Richard Hofstadter, the distinguished historian and twice winner of the Pulitzer Prize, brilliantly assesses the ideas and contributions of the three major American interpretive historians of the twentieth century: Frederick Jackson Turner, Charles A. Beard and V.L. Parrington. These men, whose views of history were shaped in large part by the political battles of the Progressive era, provided the Progressive movement with a usable past and the American liberal mind with a historical tradition. The Progressive Historians is at once a critique of historical thought during this decisive period of American development and an account of how these three writers led American historians into the controversial political world of the twentieth century.
Turner, in developing his idea that American democracy is the outcome of the experience of frontier expansion and the settlement of the West, introduced his fellow historians to a set of new concepts and methods, and in doing so doing re-drew the guidelines of American historiography. Beard insisted upon the elitist origins of the Constitution, crusaded for the economic interpretation of history, and ultimately staked his historical reputation on an isolationist view of recent American foreign policy. Parrington emphasized the moral and social functions of literature, and read the history of literature as a history of the national political mind.

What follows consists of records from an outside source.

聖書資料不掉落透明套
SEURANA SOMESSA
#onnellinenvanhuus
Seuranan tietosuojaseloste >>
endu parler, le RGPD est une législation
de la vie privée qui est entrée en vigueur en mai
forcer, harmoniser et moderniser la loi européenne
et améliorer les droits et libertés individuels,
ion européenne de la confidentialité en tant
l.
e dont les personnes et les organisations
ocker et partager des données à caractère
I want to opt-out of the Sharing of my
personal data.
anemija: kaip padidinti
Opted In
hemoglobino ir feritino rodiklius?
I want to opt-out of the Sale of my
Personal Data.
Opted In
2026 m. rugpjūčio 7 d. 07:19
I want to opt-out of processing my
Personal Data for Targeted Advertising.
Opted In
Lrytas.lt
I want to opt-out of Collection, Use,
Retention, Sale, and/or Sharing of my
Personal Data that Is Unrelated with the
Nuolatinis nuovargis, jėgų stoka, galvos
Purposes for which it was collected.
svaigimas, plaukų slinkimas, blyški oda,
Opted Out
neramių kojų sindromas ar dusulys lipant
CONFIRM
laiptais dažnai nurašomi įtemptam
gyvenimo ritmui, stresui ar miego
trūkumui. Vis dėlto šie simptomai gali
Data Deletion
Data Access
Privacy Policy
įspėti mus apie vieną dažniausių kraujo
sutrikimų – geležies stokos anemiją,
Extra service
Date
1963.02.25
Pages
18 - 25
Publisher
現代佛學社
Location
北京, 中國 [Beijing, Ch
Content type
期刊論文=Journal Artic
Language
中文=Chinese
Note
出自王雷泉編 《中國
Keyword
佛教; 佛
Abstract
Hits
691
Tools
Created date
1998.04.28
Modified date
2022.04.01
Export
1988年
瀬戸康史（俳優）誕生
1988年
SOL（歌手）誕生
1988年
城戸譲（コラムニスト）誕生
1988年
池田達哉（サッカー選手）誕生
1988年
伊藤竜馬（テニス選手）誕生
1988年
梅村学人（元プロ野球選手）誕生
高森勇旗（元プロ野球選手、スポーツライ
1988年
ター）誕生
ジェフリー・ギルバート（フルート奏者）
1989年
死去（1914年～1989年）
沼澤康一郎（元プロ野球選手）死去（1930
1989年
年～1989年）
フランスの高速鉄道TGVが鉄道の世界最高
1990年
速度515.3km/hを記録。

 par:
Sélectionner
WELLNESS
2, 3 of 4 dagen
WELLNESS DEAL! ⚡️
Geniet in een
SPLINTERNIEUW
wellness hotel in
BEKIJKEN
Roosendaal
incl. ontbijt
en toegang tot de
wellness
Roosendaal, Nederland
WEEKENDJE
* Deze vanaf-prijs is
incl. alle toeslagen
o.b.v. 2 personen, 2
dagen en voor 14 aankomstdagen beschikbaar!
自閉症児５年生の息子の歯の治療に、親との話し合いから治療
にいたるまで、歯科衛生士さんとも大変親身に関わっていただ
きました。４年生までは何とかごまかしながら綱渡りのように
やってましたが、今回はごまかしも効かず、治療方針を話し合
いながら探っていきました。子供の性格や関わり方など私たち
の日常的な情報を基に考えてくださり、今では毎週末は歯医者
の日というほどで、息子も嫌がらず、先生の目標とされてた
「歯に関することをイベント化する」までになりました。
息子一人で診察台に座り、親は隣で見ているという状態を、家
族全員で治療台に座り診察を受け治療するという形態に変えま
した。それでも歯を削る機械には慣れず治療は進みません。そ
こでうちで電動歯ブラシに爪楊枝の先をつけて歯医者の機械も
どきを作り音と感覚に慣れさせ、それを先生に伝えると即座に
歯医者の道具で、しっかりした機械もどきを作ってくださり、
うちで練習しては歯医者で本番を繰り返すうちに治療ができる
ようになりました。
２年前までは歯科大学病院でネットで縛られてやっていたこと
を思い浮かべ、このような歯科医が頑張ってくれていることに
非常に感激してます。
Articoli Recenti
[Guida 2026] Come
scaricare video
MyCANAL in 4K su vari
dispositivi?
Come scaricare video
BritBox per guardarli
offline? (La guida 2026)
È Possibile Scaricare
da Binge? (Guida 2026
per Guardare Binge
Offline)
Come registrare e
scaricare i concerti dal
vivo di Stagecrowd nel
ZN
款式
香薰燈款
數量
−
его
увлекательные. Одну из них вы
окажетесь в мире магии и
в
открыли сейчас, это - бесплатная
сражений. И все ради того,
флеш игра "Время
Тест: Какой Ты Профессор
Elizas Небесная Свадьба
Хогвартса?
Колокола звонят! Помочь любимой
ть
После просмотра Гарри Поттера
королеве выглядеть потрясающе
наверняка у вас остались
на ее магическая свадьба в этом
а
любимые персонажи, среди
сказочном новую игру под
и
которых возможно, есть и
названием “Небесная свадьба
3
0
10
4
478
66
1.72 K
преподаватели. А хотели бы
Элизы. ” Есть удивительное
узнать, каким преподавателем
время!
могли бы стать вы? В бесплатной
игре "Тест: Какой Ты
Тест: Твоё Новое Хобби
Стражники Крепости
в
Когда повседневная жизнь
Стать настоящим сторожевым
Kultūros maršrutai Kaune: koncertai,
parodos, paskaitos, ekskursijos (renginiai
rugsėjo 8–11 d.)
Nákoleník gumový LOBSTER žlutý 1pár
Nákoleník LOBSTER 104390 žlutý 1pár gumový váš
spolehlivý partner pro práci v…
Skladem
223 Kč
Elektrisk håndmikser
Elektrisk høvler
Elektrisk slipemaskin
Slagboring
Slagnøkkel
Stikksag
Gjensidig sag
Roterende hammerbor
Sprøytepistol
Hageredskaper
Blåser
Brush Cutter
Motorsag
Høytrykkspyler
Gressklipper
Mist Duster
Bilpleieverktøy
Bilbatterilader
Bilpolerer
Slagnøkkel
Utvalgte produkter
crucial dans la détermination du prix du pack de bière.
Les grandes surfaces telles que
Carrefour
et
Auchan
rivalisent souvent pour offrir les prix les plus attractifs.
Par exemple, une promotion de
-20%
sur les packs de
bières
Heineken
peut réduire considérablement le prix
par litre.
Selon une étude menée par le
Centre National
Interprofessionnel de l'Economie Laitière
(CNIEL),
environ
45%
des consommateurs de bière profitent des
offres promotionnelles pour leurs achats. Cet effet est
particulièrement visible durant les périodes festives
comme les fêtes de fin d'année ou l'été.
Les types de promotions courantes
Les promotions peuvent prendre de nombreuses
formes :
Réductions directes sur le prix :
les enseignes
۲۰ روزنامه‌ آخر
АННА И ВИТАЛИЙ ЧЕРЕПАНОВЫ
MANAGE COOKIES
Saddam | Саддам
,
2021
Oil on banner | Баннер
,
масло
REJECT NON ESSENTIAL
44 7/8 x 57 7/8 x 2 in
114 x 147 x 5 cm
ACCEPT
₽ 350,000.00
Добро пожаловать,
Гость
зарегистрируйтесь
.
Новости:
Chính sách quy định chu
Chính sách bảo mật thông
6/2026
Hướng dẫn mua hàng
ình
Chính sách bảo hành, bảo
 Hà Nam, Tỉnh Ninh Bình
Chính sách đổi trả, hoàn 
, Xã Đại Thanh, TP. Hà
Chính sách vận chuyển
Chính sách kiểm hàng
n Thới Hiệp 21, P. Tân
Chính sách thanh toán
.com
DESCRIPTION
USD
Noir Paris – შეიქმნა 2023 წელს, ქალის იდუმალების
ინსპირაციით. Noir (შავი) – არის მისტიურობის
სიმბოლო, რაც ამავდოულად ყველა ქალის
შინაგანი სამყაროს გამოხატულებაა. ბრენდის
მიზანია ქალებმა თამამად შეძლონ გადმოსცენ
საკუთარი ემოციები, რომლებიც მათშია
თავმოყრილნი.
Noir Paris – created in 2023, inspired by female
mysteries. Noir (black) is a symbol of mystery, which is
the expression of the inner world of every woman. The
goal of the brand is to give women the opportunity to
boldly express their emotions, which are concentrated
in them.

In recent years, the tide has run against the Progressive historians, as one specialist after another has taken issue with their interpretations. The movement of contemporary historical thought has led to a rediscovery of the complexity of the American past. Although he cannot share the faith of the Progressive historians in the sufficiency of American liberalism as a guide to the modern world, Richard Hofstadter believes we have much to learn about ourselves from a reconsideration of their insights.
RICHARD HOFSTADTER, Professor of American history at Columbia University, was born in Buffalo, New York, in 1916. He received his B.A. from the University of Buffalo, and his M.A. and Ph.D. from Columbia University. He taught at the University of Maryland from 1942 until 1946, when he joined the history department of Columbia University. He has lectured widely at colleges and universities in the United States and Great Britain. In 1955 he gave the Commonwealth Fund Lectures at University College, London, and in 1958-9 he served as Pitt Professor of American History and Institutions at Cambridge.